Le narrateur grandit avec ces questions qui resteront longtemps sans réponses.
Il vit heureux jusqu'à sept ans, et puis un beau jour on vient l'arracher des bras de ses parents nourriciers pour l'emmener à la ville.

Le narrateur se découvre alors une passion et une échappatoire dans l'art.
Il garde en lui des blessures profondes à cause d'une mère qui ne lui a jamais prodigué la moindre tendresse et d'un père inconnu qui a disparu de la circulation. Ce père autour duquel gravite son questionnement.

" J'avais envie de savoir. Tout. Je voulais savoir, même s'il arrive un temps où l'on n'a plus envie d'être l'enfant de quelqu'un. " ( Citation )

" L'eau qui passe " est un excellent livre où chante tellement la poésie des mots sur fond de nature ensauvagée que la beauté des lieux se matérialise à nos yeux.
Et le temps s'écoule, au même rythme que l'eau de la rivière, charriant les non-dits, les souvenirs, exacerbant la colère et la souffrance intérieure, rouvrant les plaies, pour ne laisser que solitude et nostalgie à ce petit garçon devenu grand.

Franck Maubert signe dans un style classique une oeuvre magnifique avec des phrases émouvantes, des descriptions poétiques et théâtrales empreintes de mélancolie qui ne peuvent que nous marquer et s'imprimer en nous.

- [Liste des enregistrements]:
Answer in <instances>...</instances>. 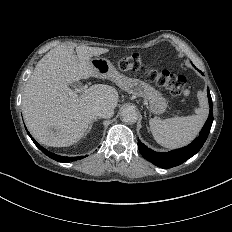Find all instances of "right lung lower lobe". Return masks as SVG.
<instances>
[{
	"label": "right lung lower lobe",
	"instance_id": "obj_1",
	"mask_svg": "<svg viewBox=\"0 0 232 232\" xmlns=\"http://www.w3.org/2000/svg\"><path fill=\"white\" fill-rule=\"evenodd\" d=\"M29 134V133H28ZM30 135V134H29ZM31 137V135H30ZM33 142L35 143V145L47 156H49L50 158L58 161V162H70V161H76L78 159H81L82 156L79 157H65V156H60L57 154H54L52 152L47 151L45 148H43L42 146H40L35 140L34 138H32Z\"/></svg>",
	"mask_w": 232,
	"mask_h": 232
}]
</instances>
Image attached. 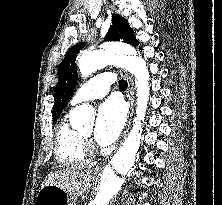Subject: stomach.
I'll use <instances>...</instances> for the list:
<instances>
[{"label":"stomach","instance_id":"stomach-1","mask_svg":"<svg viewBox=\"0 0 222 205\" xmlns=\"http://www.w3.org/2000/svg\"><path fill=\"white\" fill-rule=\"evenodd\" d=\"M36 205H74V198L56 185H47L39 190Z\"/></svg>","mask_w":222,"mask_h":205}]
</instances>
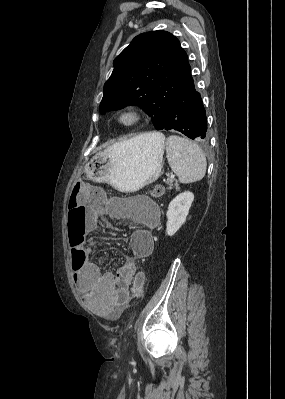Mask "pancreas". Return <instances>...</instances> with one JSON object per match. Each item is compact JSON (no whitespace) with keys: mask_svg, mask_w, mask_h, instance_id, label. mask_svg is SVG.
I'll use <instances>...</instances> for the list:
<instances>
[{"mask_svg":"<svg viewBox=\"0 0 285 399\" xmlns=\"http://www.w3.org/2000/svg\"><path fill=\"white\" fill-rule=\"evenodd\" d=\"M167 185H169V189H172L174 186L176 187V188H178V183L176 182L175 184H174V179L173 178H168L167 180H166V182H165Z\"/></svg>","mask_w":285,"mask_h":399,"instance_id":"obj_1","label":"pancreas"}]
</instances>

- [Consigne]: D'après la critique de « L'eau qui passe », pourquoi le narrateur porte-t-il en lui des blessures profondes ? Répondez en une à trois phrases.

- [Corrigé]: Le narrateur porte en lui des blessures profondes à cause de sa mère, qui ne lui a jamais prodigué la moindre tendresse. Son père en est aussi la cause : c'est un inconnu qui a disparu de la circulation.